• _SELECTED TEXT_
Experiment 5

Light at the End of the Tunnel

An Introduction to the Study of Fiber Optics


The objective of this experiment is to show that, because of internal reflection, light will travel down a glass tube.

Review of Scientific Principles:

Being a noncrystalline material, glass does not have grain boundaries to interfere with the passage of photons (light bundles). As long as the light waves hit the inside walls at less that the critical angle (the minimum angle that will allow light to be transmitted into the glass), most of the light will reflect off the side walls and continue through the tube.

The rods in a fiber optic system use a core inside a clad design. The core is made of a high purity glass with a larger refractive index than the outer layer. (A refractive index is a measure of the amount that light bends going into or out of a material.) The greater the difference in the refractive indices, the more light is reflected within the inner tube.

• _DATASET_
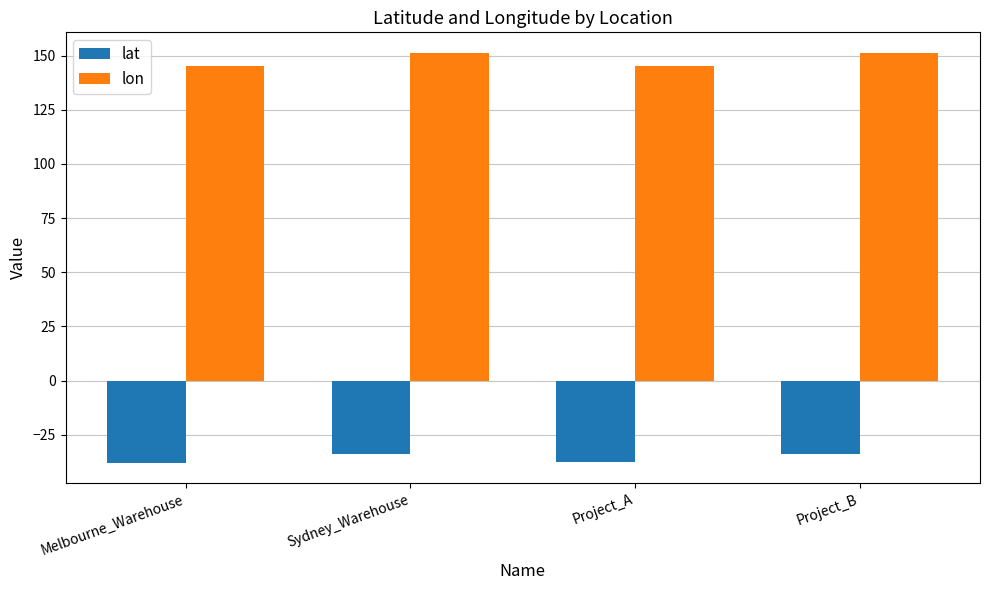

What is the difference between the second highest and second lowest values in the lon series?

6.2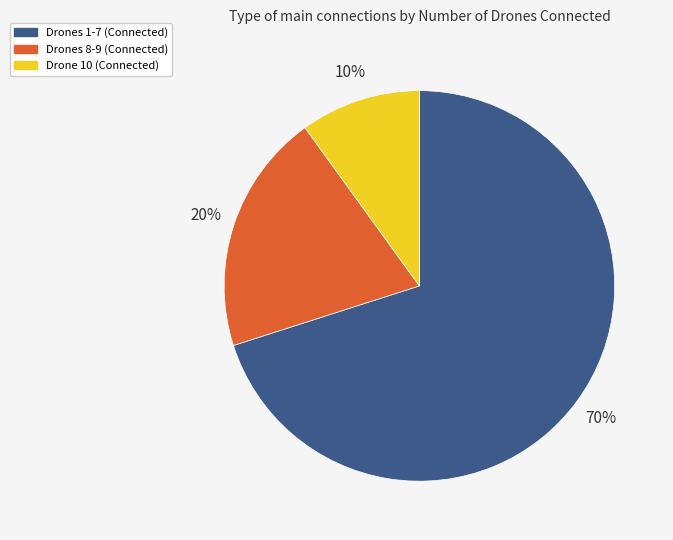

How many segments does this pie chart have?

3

--

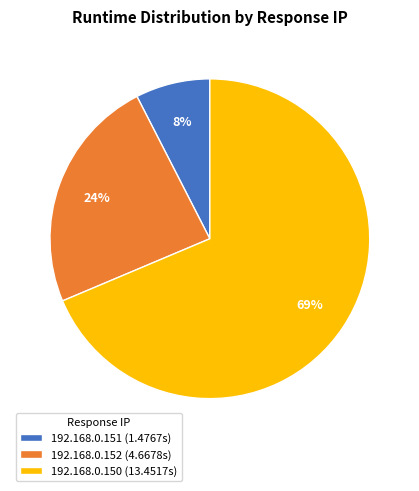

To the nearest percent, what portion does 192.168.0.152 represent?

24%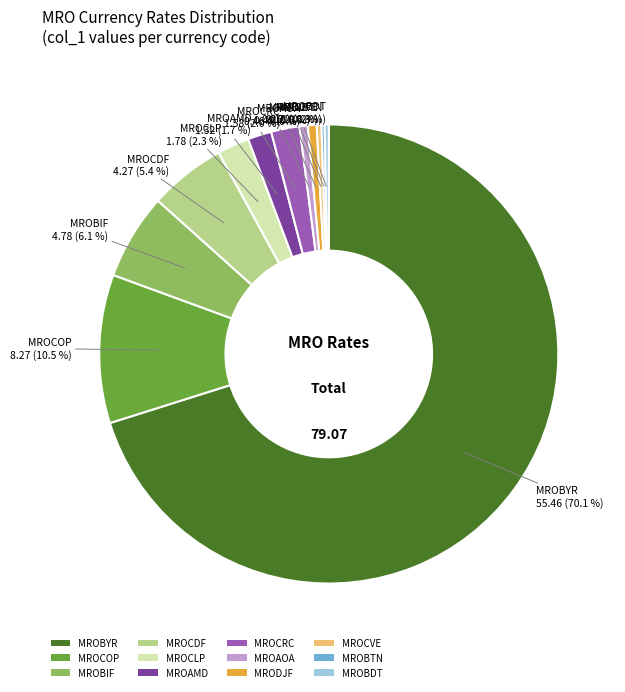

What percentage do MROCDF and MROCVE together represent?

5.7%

• _EXERCISE TASKS_
1/ The fiber optics experiment text explains some terms in parentheses. List each of those terms.
2/ Pick up the fiber optics experiment text after its final sentence and write what comes next.

• _SOLVED PROBLEMS_
1/
- photons
- critical angle
- refractive index

2/
Most fiber optic systems use a laser as the light source due to its coherency and the fact that it can be controlled with high frequency pulses. The light pulses sent from one end of the fiber optic cable, are received and decoded at the other end to obtain the original information.


Much of the data sent over today’s communication networks is being carried by light pulses moving through fiber optics.

Time: 20 minutes

Materials and Supplies:

glass rod ( 5 mm +/- diameter; 15-20 cm long)

gas burner

small penlight flashlight

one hole rubber stopper to fit flashlight

General Safety Guidelines:

Be aware of the fire and hot glass.

Be extra careful when preforming the glass insertion.


1. Light burner and preheat the center of the glass rod until it gets soft.

2. Slowly bend the rod so that no bend has a radius of less than 2 cm. Make a continuous glass bend of your choosing. Avoid making sharp corners during bending.

3. Cool. Carefully insert one end of your rod into a one-holed rubber stopper. Put the stopper on the end of the flashlight.

4. Turn on the flashlight and observe the amount of light coming through the rod and the amount of light leaking out along the rod.

5. If time permits, try different radii in the curves. If you have access to a laser, try it in the tube as well.

Video Clip


1. What did you observe from shining the flashlight through the tubing?

2. What advantage does a laser have in this experiment over a flashlight?

3. Why was it necessary to form bends with at least a 2 cm radius?

Teacher's Guide to Experiment # 5 Light Lab


You might want to conduct the tests in a darkened room.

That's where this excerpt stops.